**REQUIRED ACTION**
Would you reproduce exactly the lines below from the one holding "right wrist: (712, 315)" through the one holding "right eye: (384, 304)", inclusive, and no others?

Named joint coordinates:
# # # # #

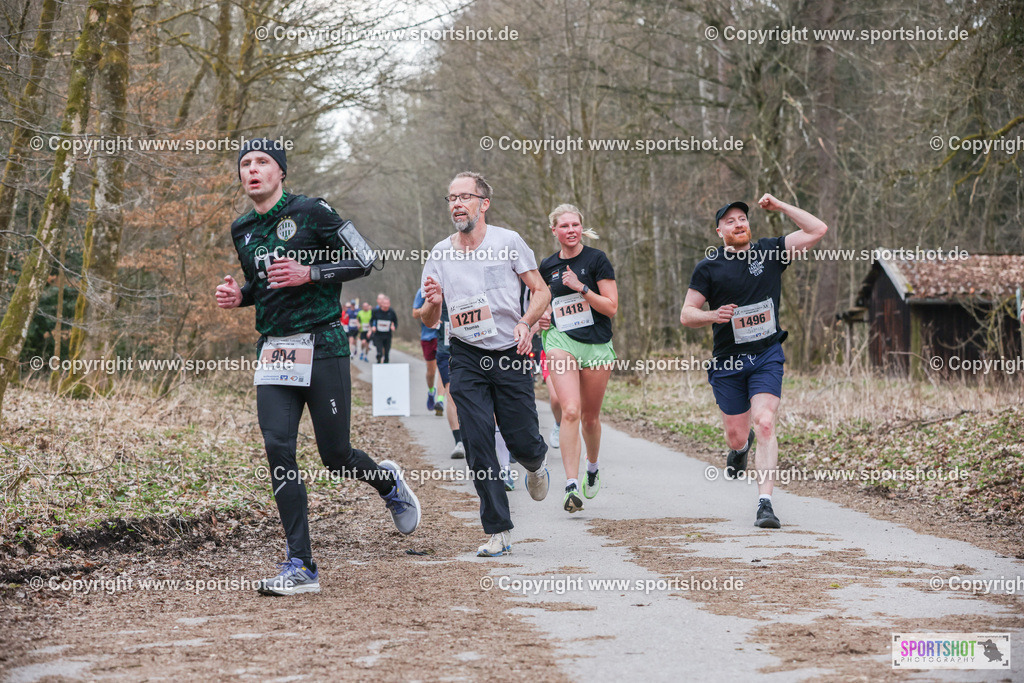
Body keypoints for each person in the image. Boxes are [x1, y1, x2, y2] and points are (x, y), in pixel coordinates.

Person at [215, 138, 420, 596]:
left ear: (281, 172)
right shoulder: (242, 228)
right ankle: (302, 565)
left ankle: (385, 481)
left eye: (262, 162)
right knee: (277, 449)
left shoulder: (312, 213)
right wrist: (239, 296)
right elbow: (260, 283)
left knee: (336, 456)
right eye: (245, 164)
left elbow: (368, 259)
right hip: (274, 352)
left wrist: (312, 273)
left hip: (322, 344)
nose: (252, 170)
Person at [419, 171, 551, 557]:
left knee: (522, 440)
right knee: (478, 442)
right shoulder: (439, 253)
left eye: (465, 197)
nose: (457, 204)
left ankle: (535, 464)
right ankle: (498, 531)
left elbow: (541, 290)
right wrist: (434, 302)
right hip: (465, 355)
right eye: (451, 198)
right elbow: (428, 319)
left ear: (484, 203)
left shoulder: (508, 242)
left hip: (510, 351)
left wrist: (526, 323)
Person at [680, 194, 828, 529]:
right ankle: (739, 448)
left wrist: (782, 207)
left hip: (766, 355)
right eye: (729, 221)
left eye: (742, 219)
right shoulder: (709, 267)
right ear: (720, 231)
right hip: (729, 362)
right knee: (737, 435)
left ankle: (765, 503)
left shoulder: (770, 251)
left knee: (764, 422)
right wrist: (712, 315)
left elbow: (818, 229)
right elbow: (686, 315)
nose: (738, 224)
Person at [538, 204, 618, 513]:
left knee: (590, 417)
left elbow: (611, 308)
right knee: (570, 409)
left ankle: (593, 467)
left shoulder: (597, 260)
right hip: (562, 341)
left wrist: (582, 288)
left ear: (581, 228)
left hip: (597, 346)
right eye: (564, 226)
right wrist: (543, 317)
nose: (571, 230)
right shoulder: (547, 266)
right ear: (554, 231)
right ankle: (571, 485)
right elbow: (545, 304)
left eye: (575, 225)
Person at [413, 286, 444, 415]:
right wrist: (430, 311)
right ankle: (431, 392)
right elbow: (414, 313)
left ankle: (440, 401)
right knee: (431, 372)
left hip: (443, 335)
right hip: (428, 336)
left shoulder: (449, 287)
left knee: (443, 368)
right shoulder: (422, 291)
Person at [369, 296, 398, 363]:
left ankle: (386, 364)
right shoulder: (375, 311)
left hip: (387, 335)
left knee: (387, 353)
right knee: (379, 352)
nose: (386, 305)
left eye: (387, 304)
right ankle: (379, 361)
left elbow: (395, 322)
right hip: (378, 334)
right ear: (381, 304)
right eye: (384, 304)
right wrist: (373, 326)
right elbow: (371, 320)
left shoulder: (392, 312)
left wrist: (394, 327)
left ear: (389, 304)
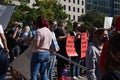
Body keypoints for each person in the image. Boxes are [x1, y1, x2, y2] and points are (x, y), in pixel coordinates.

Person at [30, 15, 53, 80]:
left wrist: (32, 42)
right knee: (43, 73)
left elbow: (36, 44)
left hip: (38, 53)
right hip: (47, 53)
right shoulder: (49, 31)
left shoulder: (39, 31)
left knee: (34, 74)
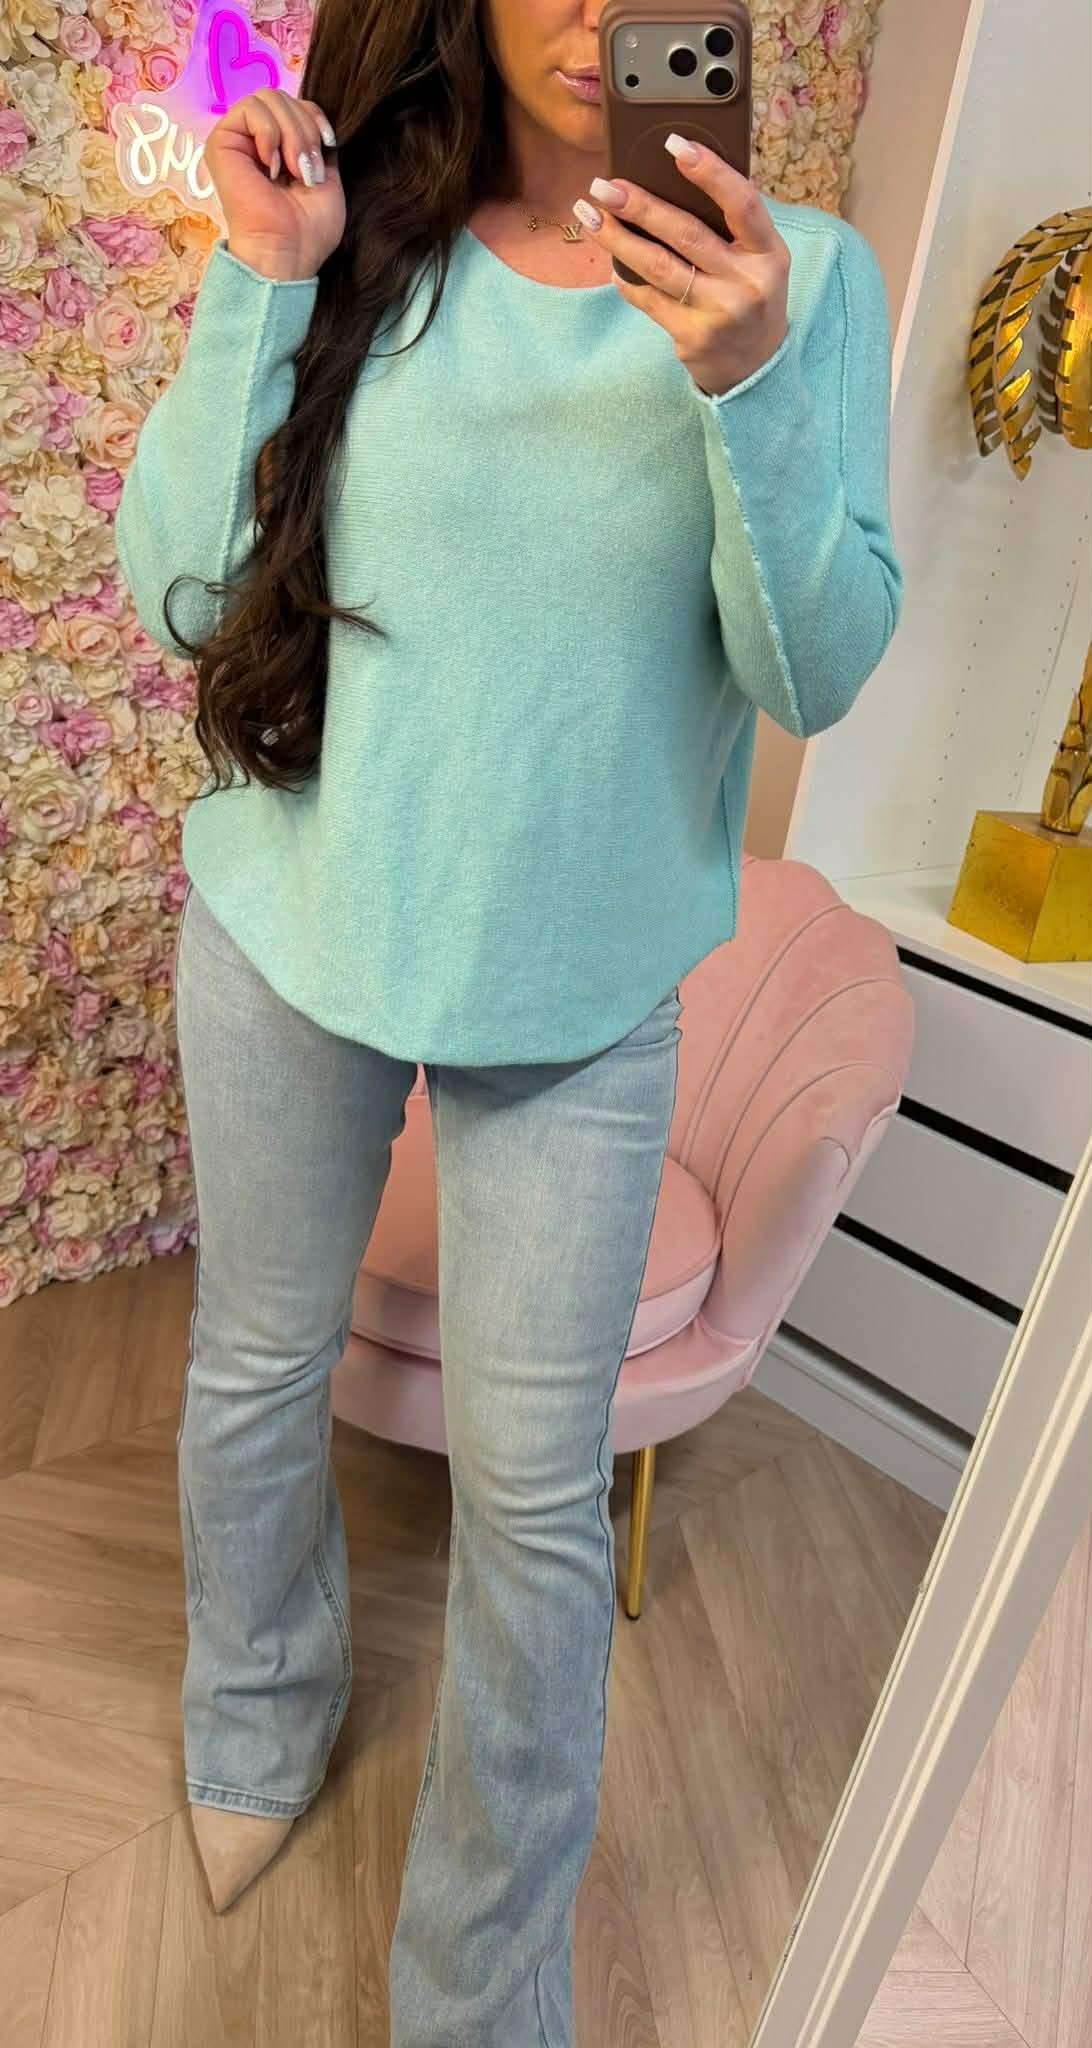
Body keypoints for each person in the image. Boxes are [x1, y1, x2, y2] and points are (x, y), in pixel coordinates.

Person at [114, 2, 903, 2040]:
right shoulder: (359, 236)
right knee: (255, 1367)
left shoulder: (801, 282)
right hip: (294, 923)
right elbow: (183, 585)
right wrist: (260, 288)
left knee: (536, 1508)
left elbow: (812, 671)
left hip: (580, 991)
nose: (601, 17)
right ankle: (254, 1718)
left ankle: (482, 1980)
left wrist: (746, 383)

# # # # #

**TASK RESPONSE**
right wrist: (712, 315)
left elbow: (818, 229)
right elbow: (686, 315)
nose: (738, 224)
Person at [538, 204, 618, 513]:
left knee: (590, 417)
left elbow: (611, 308)
right knee: (570, 409)
left ankle: (593, 467)
left shoulder: (597, 260)
right hip: (562, 341)
left wrist: (582, 288)
left ear: (581, 228)
left hip: (597, 346)
right eye: (564, 226)
right wrist: (543, 317)
nose: (571, 230)
right shoulder: (547, 266)
right ear: (554, 231)
right ankle: (571, 485)
right elbow: (545, 304)
left eye: (575, 225)
Person at [413, 286, 444, 415]:
right wrist: (430, 311)
right ankle: (431, 392)
right elbow: (414, 313)
left ankle: (440, 401)
right knee: (431, 372)
left hip: (443, 335)
right hip: (428, 336)
left shoulder: (449, 287)
left knee: (443, 368)
right shoulder: (422, 291)
Person at [369, 296, 398, 363]:
left ankle: (386, 364)
right shoulder: (375, 311)
left hip: (387, 335)
left knee: (387, 353)
right knee: (379, 352)
nose: (386, 305)
left eye: (387, 304)
right ankle: (379, 361)
left elbow: (395, 322)
right hip: (378, 334)
right ear: (381, 304)
right eye: (384, 304)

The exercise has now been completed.